Ayer nos fijábamos en el silencio de San José. Hoy nos encontramos con el de Zacarías. Es un silencio muy distinto. Zacarías se queda mudo porque no ha dado fe a las palabras del ángel. Es un silencio pedagógico, que se convierte en señal. Por eso todos los que esperaban a que saliera del templo comprendieron, al ver que no podía hablarles, que había tenido una visión.

A veces estamos muy preocupados de cómo explicar las cosas. Dedicamos demasiado tiempo a prever el impacto de nuestras palabras y buscamos la manera de acertar en el discurso. Hay cosas que no se pueden explicar. Si Zacarías no hubiera perdido el habla, ¿habría sabido explicar a la multitud lo que le había sucedido? No está claro. Algunos autores se han fijado en el hecho de que este silencio de Zacarías precede al silencio que Juan Bautista guardará en el desierto. Allí conocerá a fondo la Palabra de la que él será la voz. Pero antes de hablar se habrá formado en la escuela del silencio interior.

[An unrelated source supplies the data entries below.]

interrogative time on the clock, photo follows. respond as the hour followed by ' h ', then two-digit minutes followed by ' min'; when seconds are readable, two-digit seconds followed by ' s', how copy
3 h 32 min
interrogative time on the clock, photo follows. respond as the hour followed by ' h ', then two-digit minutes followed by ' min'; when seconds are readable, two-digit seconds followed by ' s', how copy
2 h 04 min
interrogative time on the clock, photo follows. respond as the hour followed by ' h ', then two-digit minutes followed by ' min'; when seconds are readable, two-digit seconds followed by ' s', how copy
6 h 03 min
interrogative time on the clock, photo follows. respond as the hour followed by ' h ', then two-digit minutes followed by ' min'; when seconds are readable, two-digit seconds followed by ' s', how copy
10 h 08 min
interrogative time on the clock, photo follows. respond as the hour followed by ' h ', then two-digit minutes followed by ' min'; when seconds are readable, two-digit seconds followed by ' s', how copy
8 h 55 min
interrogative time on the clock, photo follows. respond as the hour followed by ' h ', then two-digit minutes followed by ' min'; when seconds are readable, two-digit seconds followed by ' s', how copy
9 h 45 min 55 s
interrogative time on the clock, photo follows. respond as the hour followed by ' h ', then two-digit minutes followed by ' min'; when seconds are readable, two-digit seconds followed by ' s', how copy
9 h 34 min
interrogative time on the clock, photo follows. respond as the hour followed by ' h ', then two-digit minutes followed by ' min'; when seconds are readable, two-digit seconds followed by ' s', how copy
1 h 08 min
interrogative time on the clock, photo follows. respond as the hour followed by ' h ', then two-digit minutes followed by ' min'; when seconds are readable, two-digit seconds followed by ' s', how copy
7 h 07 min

Al meditar en este pasaje del Evangelio pienso que quizás el Señor nos está enseñando el silencio que ha d acompañar las enseñanzas que recibimos de Él. Comprendemos algo y, e seguida, queremos explicarlo sin haberlo pasado por la lenta sedimentación de la oración. La Navidad es también un misterio que nos invita a la interiorización. Los festejos que acompañan estas fiestas no siempre lo favorecen. Sin embargo necesitamos de ese recogimiento para que no se nos escape la importancia de estos días. Además, como nos enseña el evangelio de hoy, muchas veces el silencio es más elocuente que las palabras.

Otro aspecto sorprendente es la falta de fe de Zacarías. Tanto él como su mujer eran justos. Guardaban los mandamientos y cumplían la ley del Señor. Sin embargo, ante algo tan grande (un hijo e su ancianidad y con la esterilidad de Isabel de por medio), Zacarías pide una prueba. Zacarías cree en Dios. Seguramente tiene más fe que cualquiera de nosotros. De hecho ya está en el cielo. Pero aquel día sus miras fueron demasiado humanas. Parece como si tuviera miedo. Así lo da a sobrentender el texto al decir que quedó sobrecogido de temor. El miedo hace tomar cautelas. Pero estas son innecesarias cuando quien nos habla es Dios.

La Navidad es una oportunidad para que Dios intervenga en nuestra vida. Como a Zacarías se nos anuncia el final de la esterilidad y la posibilidad de dar fruto. Ni la edad ni el cansancio son un impedimento si estamos abiertos a la acción de Dios. Precisamente el misterio de la Encarnación muestra que todo es posible para Dios. Estamos ante algo absolutamente nuevo. Esa novedad no se refiere sólo al curso de la historia, que va a quedar profundamente transformado, sino que nos alcanza a cada uno de nosotros.

Pidamos a la Virgen María que nos ayude a vivir estos días con un corazón abierto, dispuestos a acoger todo lo que Dios quiera decirnos y darnos. Que ella nos ayude también a disponer del tiempo necesario para meditar pausadamente la gran misericordia de Dios que se nos hace presente estos días.